• EXERCISE DETAILS
Please return every line of text in the material below exactly, in its original order, and leave the pictures out of your answer.

• Collected data
Content starts

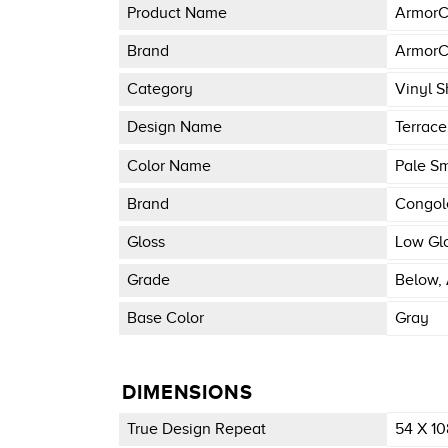
Product Name
ArmorC
Brand
ArmorC
Category
Vinyl S
Design Name
Terrace
Color Name
Pale S
Brand
Congo
Gloss
Low Gl
Grade
Below, 
Base Color
Gray
DIMENSIONS
True Design Repeat
54 X 10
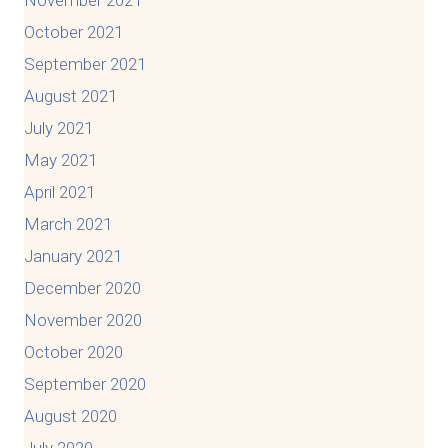
October 2021
September 2021
August 2021
July 2021
May 2021
April 2021
March 2021
January 2021
December 2020
November 2020
October 2020
September 2020
August 2020
July 2020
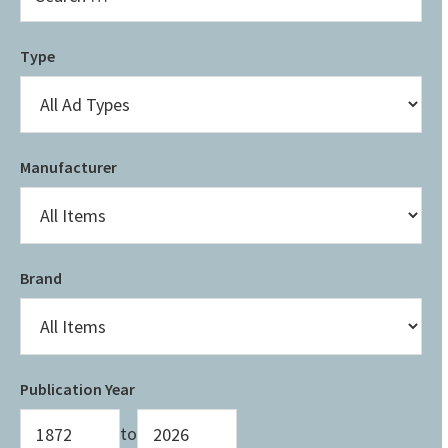
Type
Manufacturer
Brand
Publication Year
to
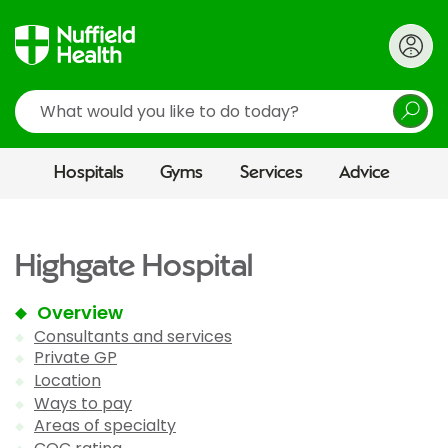
Search
Hospitals
Gyms
Services
Advice
Highgate Hospital
Overview
Consultants and services
Private GP
Location
Ways to pay
Areas of specialty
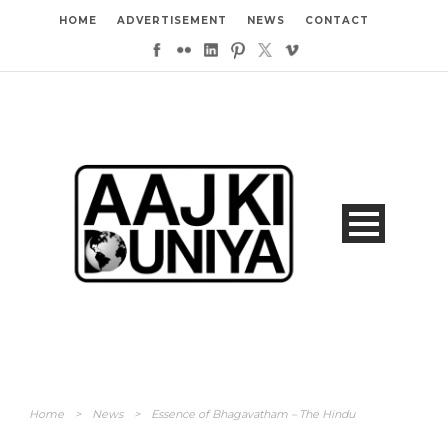
HOME
ADVERTISEMENT
NEWS
CONTACT
Home
>
News
>
Essence of Bhagavatham – The Hindu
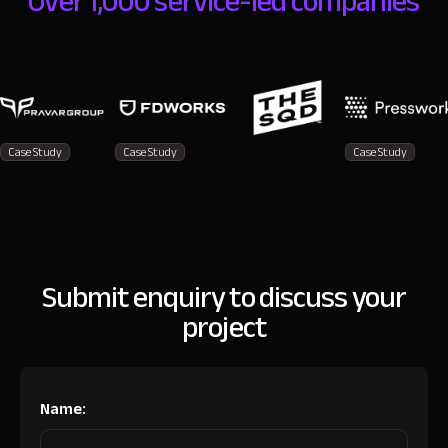
Over 1,000 service-led companies
Case Study
Case Study
Case Study
Submit enquiry to discuss your
project
Name:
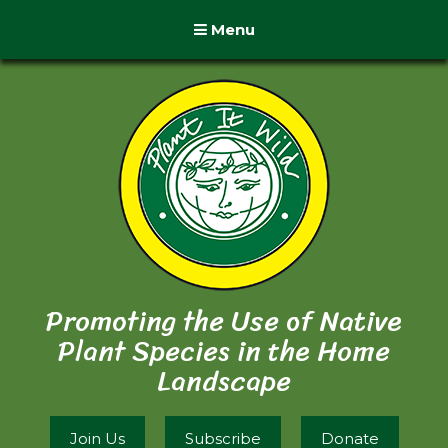
Menu
Promoting the Use of Native
Plant Species in the Home
Landscape
Join Us
Subscribe
Donate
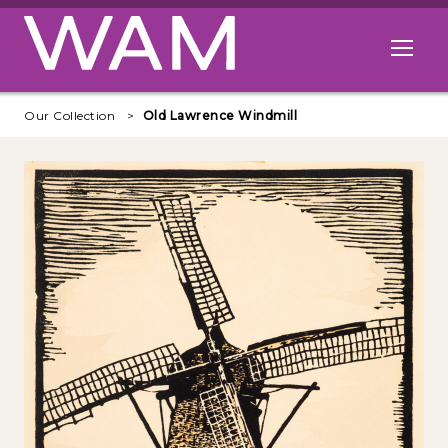
Skip to main content
Open me
Our Collection
Old Lawrence Windmill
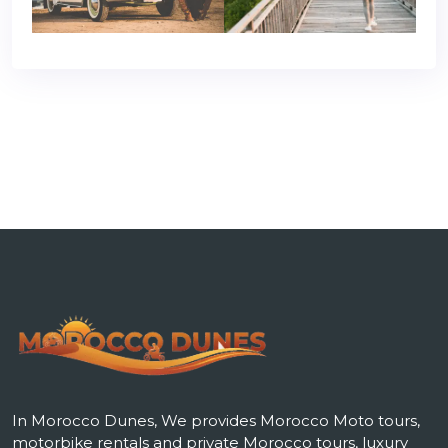
In Morocco Dunes, We provides Morocco Moto tours,
motorbike rentals and private Morocco tours, luxury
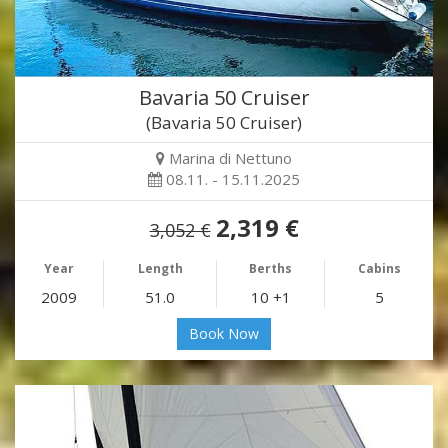
Bavaria 50 Cruiser
(Bavaria 50 Cruiser)
Marina di Nettuno
08.11. - 15.11.2025
2,319 €
3,052 €
Year
Length
Berths
Cabins
2009
51.0
10 +1
5
Book Now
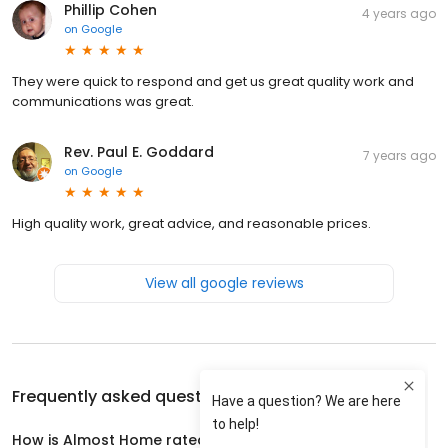
Phillip Cohen
4 years ago
on
Google
They were quick to respond and get us great quality work and
communications was great.
Rev. Paul E. Goddard
7 years ago
on
Google
High quality work, great advice, and reasonable prices.
View all google reviews
Frequently asked questions about
Almost Home
How is Almost Home rated?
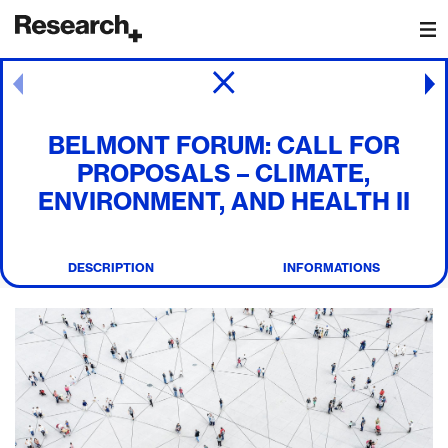
Main Navigation
Post navigation
BELMONT FORUM: CALL FOR
PROPOSALS – CLIMATE,
ENVIRONMENT, AND HEALTH II
DESCRIPTION
INFORMATIONS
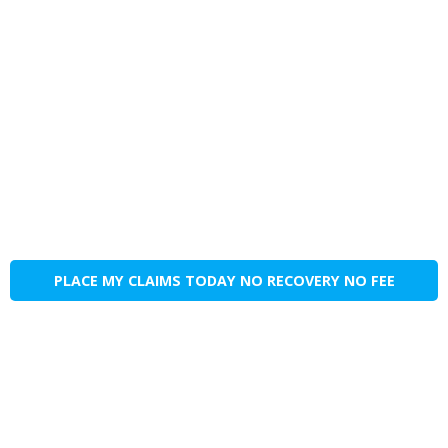
PLACE MY CLAIMS TODAY NO RECOVERY NO FEE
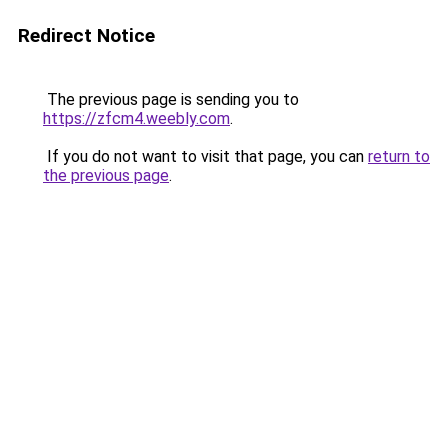
Redirect Notice
The previous page is sending you to
https://zfcm4.weebly.com
.
If you do not want to visit that page, you can
return to
the previous page
.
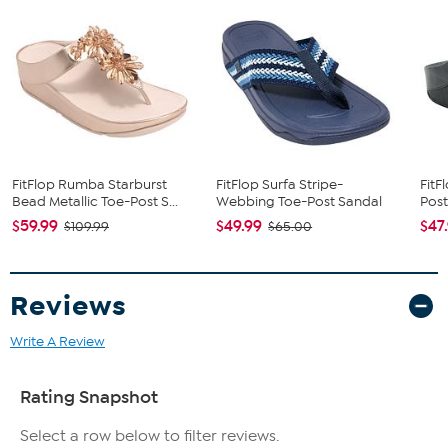
FitFlop Rumba Starburst
FitFlop Surfa Stripe-
FitF
Bead Metallic Toe-Post S...
Webbing Toe-Post Sandal
Post
$59.99
$49.99
$47
$109.99
$65.00
Reviews
Write A Review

Content ends

• ANSWER TO THIS EXERCISE
Product Name
ArmorC
Brand
ArmorC
Category
Vinyl S
Design Name
Terrace
Color Name
Pale S
Brand
Congo
Gloss
Low Gl
Grade
Below, 
Base Color
Gray
DIMENSIONS
True Design Repeat
54 X 10
October 2021
September 2021
August 2021
July 2021
May 2021
April 2021
March 2021
January 2021
December 2020
November 2020
October 2020
September 2020
August 2020
July 2020
Type
Manufacturer
Brand
Publication Year
to
Search
Hospitals
Gyms
Services
Advice
Highgate Hospital
Overview
Consultants and services
Private GP
Location
Ways to pay
Areas of specialty
HOME
ADVERTISEMENT
NEWS
CONTACT
Home
>
News
>
Essence of Bhagavatham – The Hindu
Over 1,000 service-led companies
Case Study
Case Study
Case Study
Submit enquiry to discuss your
project
Name:
Menu
Promoting the Use of Native
Plant Species in the Home
Landscape
Join Us
Subscribe
Donate
Skip to main content
Open me
Our Collection
Old Lawrence Windmill
In Morocco Dunes, We provides Morocco Moto tours,
motorbike rentals and private Morocco tours, luxury
Bavaria 50 Cruiser
(Bavaria 50 Cruiser)
Marina di Nettuno
08.11. - 15.11.2025
2,319 €
3,052 €
Year
Length
Berths
Cabins
2009
51.0
10 +1
5
Book Now
Phillip Cohen
4 years ago
on
Google
They were quick to respond and get us great quality work and
communications was great.
Rev. Paul E. Goddard
7 years ago
on
Google
High quality work, great advice, and reasonable prices.
View all google reviews
Frequently asked questions about
Almost Home
How is Almost Home rated?
Main Navigation
Post navigation
BELMONT FORUM: CALL FOR
PROPOSALS – CLIMATE,
ENVIRONMENT, AND HEALTH II
DESCRIPTION
INFORMATIONS
PLACE MY CLAIMS TODAY NO RECOVERY NO FEE
Redirect Notice
The previous page is sending you to
https://zfcm4.weebly.com
.
If you do not want to visit that page, you can
return to
the previous page
.
FitFlop Rumba Starburst
FitFlop Surfa Stripe-
FitF
Bead Metallic Toe-Post S...
Webbing Toe-Post Sandal
Post
$59.99
$49.99
$47
$109.99
$65.00
Reviews
Write A Review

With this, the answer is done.